If you’re looking to keep your VBA code clean, functions can help you manage code complexity and keep your code readable. Take this function that switches the name order for example:

Public Sub ConvertNames()
  Dim myStrings As Excel.Range
  Set myStrings = Application.Selection

  Dim names() As String
  Dim namesFormatted() As String
  Dim myString As Excel.Range
  Dim i As Long

  For Each myString In myStrings
    ReDim Preserve namesFormatted(i)

    names = Split(myString, ",")
    names(0) = Application.WorksheetFunction.Trim(names(0))
    names(1) = Application.WorksheetFunction.Trim(names(1))

    namesFormatted(i) = names(1) & " " & names(0)
    i = i + 1
  Next

  For i = 0 To UBound(namesFormatted)
    Debug.Print (namesFormatted(i))
  Next
End Sub

If you have two names in cells A1:A2 like this:

Smith, Agent
Anderson, Thomas

When you select this range and run the code, the VBE Immediate Window will print out the following:

Agent Smith
Thomas Anderson

While this is a small example, the logic that splits the names, removes extra spaces, and reverses the order could be more clear. This is a good use case for using a function to take care of that logic.
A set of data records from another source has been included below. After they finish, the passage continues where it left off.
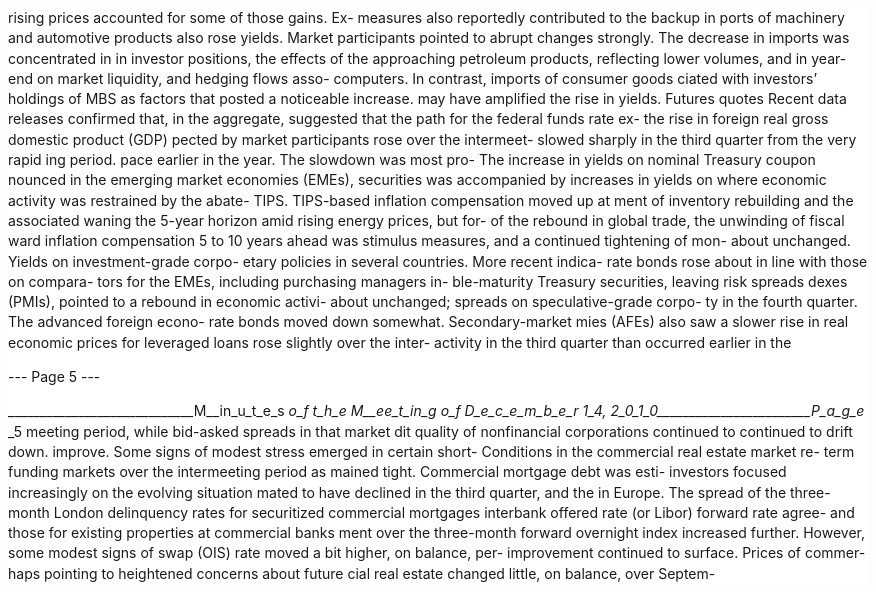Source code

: rising prices accounted for some of those gains. Ex-
measures also reportedly contributed to the backup in
ports of machinery and automotive products also rose
yields. Market participants pointed to abrupt changes
strongly. The decrease in imports was concentrated in
in investor positions, the effects of the approaching
petroleum products, reflecting lower volumes, and in
year-end on market liquidity, and hedging flows asso-
computers. In contrast, imports of consumer goods
ciated with investors’ holdings of MBS as factors that
posted a noticeable increase.
may have amplified the rise in yields. Futures quotes
Recent data releases confirmed that, in the aggregate, suggested that the path for the federal funds rate ex-
the rise in foreign real gross domestic product (GDP) pected by market participants rose over the intermeet-
slowed sharply in the third quarter from the very rapid ing period.
pace earlier in the year. The slowdown was most pro-
The increase in yields on nominal Treasury coupon
nounced in the emerging market economies (EMEs),
securities was accompanied by increases in yields on
where economic activity was restrained by the abate-
TIPS. TIPS-based inflation compensation moved up at
ment of inventory rebuilding and the associated waning
the 5-year horizon amid rising energy prices, but for-
of the rebound in global trade, the unwinding of fiscal
ward inflation compensation 5 to 10 years ahead was
stimulus measures, and a continued tightening of mon-
about unchanged. Yields on investment-grade corpo-
etary policies in several countries. More recent indica-
rate bonds rose about in line with those on compara-
tors for the EMEs, including purchasing managers in-
ble-maturity Treasury securities, leaving risk spreads
dexes (PMIs), pointed to a rebound in economic activi-
about unchanged; spreads on speculative-grade corpo-
ty in the fourth quarter. The advanced foreign econo-
rate bonds moved down somewhat. Secondary-market
mies (AFEs) also saw a slower rise in real economic
prices for leveraged loans rose slightly over the inter-
activity in the third quarter than occurred earlier in the

--- Page 5 ---

_____________________________M__in_u_t_e_s _o_f _t_h_e _M__ee_t_in_g_ _o_f _D_e_c_e_m_b_e_r_ 1_4_,_ 2_0_1_0________________________P_a_g_e_ _5
meeting period, while bid-asked spreads in that market dit quality of nonfinancial corporations continued to
continued to drift down. improve.
Some signs of modest stress emerged in certain short- Conditions in the commercial real estate market re-
term funding markets over the intermeeting period as mained tight. Commercial mortgage debt was esti-
investors focused increasingly on the evolving situation mated to have declined in the third quarter, and the
in Europe. The spread of the three-month London delinquency rates for securitized commercial mortgages
interbank offered rate (or Libor) forward rate agree- and those for existing properties at commercial banks
ment over the three-month forward overnight index increased further. However, some modest signs of
swap (OIS) rate moved a bit higher, on balance, per- improvement continued to surface. Prices of commer-
haps pointing to heightened concerns about future cial real estate changed little, on balance, over Septem-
Sidenote: any time you see a loop with logic like this in it, consider moving that logic to its own function. It can help make the code more readable and you can reuse that logic in other parts of the code.

Let’s refactor this code by having the logic that switches the names around be in its own function:

Public Sub ConvertNamesRefactored()
  Dim myStrings As Excel.Range
  Set myStrings = Application.Selection

  Dim namesFormatted() As String
  Dim myString As Excel.Range
  Dim i As Long

  For Each myString In myStrings
    ReDim Preserve namesFormatted(i)

    namesFormatted(i) = SwitchNameOrder(myString.Value)
    i = i + 1
  Next
  
  For i = 0 To UBound(namesFormatted)
    Debug.Print (namesFormatted(i))
  Next
End Sub

Private Function SwitchNameOrder(ByRef lastNameFirst As String) As String
  Dim names() As String
  names = Split(lastNameFirst, ",")
  names(0) = Application.WorksheetFunction.Trim(names(0))
  names(1) = Application.WorksheetFunction.Trim(names(1))

  SwitchNameOrder = names(1) & " " & names(0)
End Function

Here, we’ve made a function to handle swapping the name order, where the sub procedure handles dealing with the worksheet code and printing the names. This also helps with separating concerns in your code.

Now when you read that line:

namesFormatted(i) = SwitchNameOrder(myString.Value)

You’ve given the logic a name, SwitchNameOrder, which makes the code a lot more readable. And believe me, spending the time to make your code more readable can save you a headache or two. Especially when you don’t touch your code for months and you have to remember what you did and why.